#### TEXT SEGMENT ####

Reputation: 925
I have the following output.txt
it consists only 2 columns to demonstrate:
Test1 Test1-IS-OK
Test2 Test2-IS-NOT
Test3 Test3-IS-OK
Test4 Test4-IS-OK
Test5 Test5-IS-NOT
Then my bash script has the following code:
#!/bin/bash
output="output.txt"
a=$(awk '{ print $1 }' $output)
b=$(awk '{ print $2 }' $output)
while IFS=" " read -r $a $b
do
echo "LOG: $a and $b"
done < "$output"
I got the following error:
./test.sh: line 13: read: `Test1-IS-OK': not a valid identifier
I need to have output like this
LOG: Test1 and Test1-IS-OK
LOG: Test2 and Test2-IS-NOT
LOG: Test3 and Test3-IS-OK
LOG: Test4 and Test4-IS-OK
LOG: Test5 and Test5-IS-NOT
But the code is not working. What is the best method to loop this 2 columns from a file? Is there a simpler method?

#### RECORDED INFORMATION ####

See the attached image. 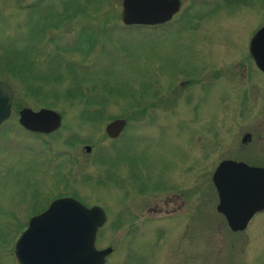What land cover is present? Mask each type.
Returning a JSON list of instances; mask_svg holds the SVG:
<instances>
[{
  "label": "rangeland",
  "instance_id": "obj_1",
  "mask_svg": "<svg viewBox=\"0 0 264 264\" xmlns=\"http://www.w3.org/2000/svg\"><path fill=\"white\" fill-rule=\"evenodd\" d=\"M38 1L0 0V81L14 92L0 126V264H16L12 248L24 223L62 197L106 212L96 240L113 250L106 264H264V213L247 231H229L194 141L199 131L208 150L228 148L235 158L234 133L255 126L260 105L250 93L261 88L238 96L244 85L235 61L244 60L264 7L183 0L167 24L145 27L122 23V0ZM217 62L232 63L236 79L180 86L183 73ZM24 108L58 112L61 127L49 135L24 130ZM116 119L127 125L112 139L105 127ZM148 183L151 193L138 194ZM160 184L185 192L180 211L148 212L172 196Z\"/></svg>",
  "mask_w": 264,
  "mask_h": 264
},
{
  "label": "water",
  "instance_id": "obj_2",
  "mask_svg": "<svg viewBox=\"0 0 264 264\" xmlns=\"http://www.w3.org/2000/svg\"><path fill=\"white\" fill-rule=\"evenodd\" d=\"M180 7V0H122L121 21L125 26L162 25L169 22ZM263 34L264 27L256 38ZM251 54L264 71V53L257 52L252 45ZM13 97L12 88L0 81V126L11 116ZM18 121L30 133L49 135L61 127L62 117L50 109L24 108L19 112ZM125 126L126 120L116 119L106 125L105 132L115 139ZM84 150L89 153L91 147L85 146ZM230 164L241 176L233 177L236 185L219 187L218 210L232 231H242L256 212L264 210V168ZM105 222L101 207H87L72 197L57 198L45 211L30 218L14 246L16 261L18 264H105L112 248L99 250L95 246L97 231Z\"/></svg>",
  "mask_w": 264,
  "mask_h": 264
},
{
  "label": "flooded vegetation",
  "instance_id": "obj_3",
  "mask_svg": "<svg viewBox=\"0 0 264 264\" xmlns=\"http://www.w3.org/2000/svg\"><path fill=\"white\" fill-rule=\"evenodd\" d=\"M182 1L183 0H180L181 6H182ZM227 1H231L234 3H236V2L237 3L238 2L245 3L246 2V0H227ZM256 1L258 2L259 8L264 7V0H256ZM180 9H181V7H180ZM167 23H165V24H167ZM263 27H264V20L262 22H259L258 25L255 27V29L252 31V33L249 35V37L247 39L246 53L244 56L245 57L244 60L242 61V60L238 59L235 61L236 63L233 62V63H235V67L237 66L238 69H240V71L242 69V73L240 75H241L242 80H243L244 88H243V90H240L241 94H238V96L246 97L247 90H252V89L256 90V88H261V90L264 89V84H262V83L259 84L261 86H259L257 84H253V82H256V80L264 81L262 79V77H260V76H264V71L257 66V64H256V62H255V60L251 54L252 45H253L254 49H257V52L264 53V34L262 36L256 38L257 33ZM231 65H232V63H229V62L220 64V65H219V62L210 63V64L204 65V66L201 65L200 67L195 68L193 70L192 74L182 72L183 75H181V77H180V79H178V81L181 79L182 80L184 79L183 80L184 82H182L181 83L182 85H180V86L191 83V84H194L198 87H202V86L204 87L206 85H209V86L212 85V86H216V88H217V84H218L217 82L220 79H223V78L229 79L233 76V74H232L233 69L231 68ZM186 72H188V71H186ZM235 79H236V77H234V80ZM235 89H236V87H235ZM174 90H175V88H173L171 90V92H173ZM261 90L258 91V93H250V96L252 95L254 97L255 101H257L260 105V108H259V110L256 111V115L254 118L255 126H246L244 124L243 126L238 128L239 129L238 132L234 133L236 135L234 138L237 141V143H236L237 146H235L234 151L236 152L237 157H235V158L226 157V153H227L228 148H223L222 150H220L219 153H216L213 148L208 150L206 147V144L204 143L205 145H203V141H202V137H201L200 132L197 131L194 134L195 135L194 141H195V145H196L195 147H196L197 151L202 152V156L200 157V159L203 160L204 162H206V164H209V166L211 167V171H210L209 176H210V183H211L212 188L214 190L211 192V194H214L215 210L222 217V219L224 220V225H226V227L229 229V231L232 234H239V233H243V232L247 231L249 229L251 223L253 222V220L264 213V210L256 212L252 216V218L249 220V222H248V224L244 230L232 231L228 225V222H227L225 216L222 213H220L218 210V208L220 207V204H221L219 187L220 188H222V187L226 188V187H230L231 185H236V181L233 180V177H240L241 176V172H238L237 170L231 168L232 166L230 163L244 164L246 166L254 167V168H264V95L262 93H260ZM189 94H188L187 98H190ZM254 99H252V100H254ZM188 100L191 102L190 99H188ZM188 100L186 99V101H188ZM166 114L168 115L169 113L167 112ZM167 115L165 117V126L169 125V122L171 119V117H168ZM233 119L238 120V121L241 120L239 114L235 115L233 117ZM242 121H244V118H242ZM125 128H126V126H125ZM125 128H124V130H125ZM124 130L121 132L120 135H122ZM204 131L206 132V134L208 136L211 137V140L214 139L215 143H216V135L217 134H215L212 127L207 126V124L205 123ZM120 135L117 138H119ZM207 153H209V155H210L209 157H207L208 156ZM258 156H262L263 159H260ZM197 161L195 160L194 162L197 165H200V162L198 163ZM141 182H139V183L141 184ZM160 185H161V188H163V189L164 188L169 189L170 191L166 192V194H172V196H169L168 198H166L162 206L158 205L157 203L152 205V206H151V204H149L148 212H152L153 215L154 214L160 215L162 213H170V212L175 213L176 211H180L182 205L184 204V202L180 200V196H181L180 194H185V192L181 191V190H176V191H178V192H176V191H174L175 190L174 188H171V186H167V185H163V184H160ZM140 186H143V184H141ZM151 191H152V185L149 184L148 189L144 190L143 188H141V191L138 194H150ZM178 201H180V203H178ZM171 205H172V208H169ZM46 209H47V207L44 208L43 210H41L40 212L33 213L30 218L42 213ZM125 209L128 210L130 215L135 214L134 208L125 207ZM105 215H106V212H105ZM30 218L28 219L27 222L24 223V228L22 230V233L26 230ZM106 218H107V215H106ZM102 227L99 228L97 231L96 240L98 239V235H99V232L102 229ZM20 236H21V234H20ZM95 245H96V241H95ZM14 246H15V244H14ZM14 246L12 248V257H13L15 263L18 264L16 261V258L14 256ZM97 249H100V248H97ZM106 260H107V258H106ZM259 264H262V262H260Z\"/></svg>",
  "mask_w": 264,
  "mask_h": 264
},
{
  "label": "trees",
  "instance_id": "obj_4",
  "mask_svg": "<svg viewBox=\"0 0 264 264\" xmlns=\"http://www.w3.org/2000/svg\"><path fill=\"white\" fill-rule=\"evenodd\" d=\"M42 0H39L37 3H36V5L39 3V2H41ZM107 1H109V0H107ZM83 38V40L85 39L84 37H82ZM85 41V40H84ZM21 69V68H20ZM73 92V94L74 95H81V92L80 91H78V90H75V91H72ZM70 93V92H69ZM70 96H71V94H69Z\"/></svg>",
  "mask_w": 264,
  "mask_h": 264
}]
</instances>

####

EXERCISE SET ->
**A)** Return the part of the bash loop question from "I got the following" to "a simpler method?", copied word for word.
**B)** Resume the question about reading two columns in a bash loop, starting right after its final sentence.

ANSWERS BELOW ->
**A)**
I got the following error:
./test.sh: line 13: read: `Test1-IS-OK': not a valid identifier
I need to have output like this
LOG: Test1 and Test1-IS-OK
LOG: Test2 and Test2-IS-NOT
LOG: Test3 and Test3-IS-OK
LOG: Test4 and Test4-IS-OK
LOG: Test5 and Test5-IS-NOT
But the code is not working. What is the best method to loop this 2 columns from a file? Is there a simpler method?

**B)**
Upvotes: 4
Views: 3149
Reputation: 660
Please consider transferring the awk
parsing to the loop, where it belongs:
#!/bin/bash
output="output.txt"
while read -r line
do
a=$(echo "${line}" | awk '{print $1}')
b=$(echo "${line}" | awk '{print $2}')
echo "LOG: $a and $b"
done < "$output"
Edited according to a good suggestion by @EdMorton
Upvotes: 3
Reputation: 12465
Use this Perl one-liner:
perl -lane 'print "LOG: $F[0] and $F[1]";' output.txt > new.txt
The Perl one-liner uses these command line flags:
-e
: Tells Perl to look for code in-line, instead of in a file.
-n
: Loop over the input one line at a time, assigning it to $_
by default.
-l
: Strip the input line separator ("\n"
on *NIX by default) before executing the code in-line, and append it when printing.
-a
: Split $_
into array @F
on whitespace or on the regex specified in -F
option.
SEE ALSO:
perldoc perlrun
: how to execute the Perl interpreter: command line switches
Upvotes: 1
Reputation: 20032
What are the problems with your code?
a=$(awk '{ print $1 }' $output)
With echo "a=${a}"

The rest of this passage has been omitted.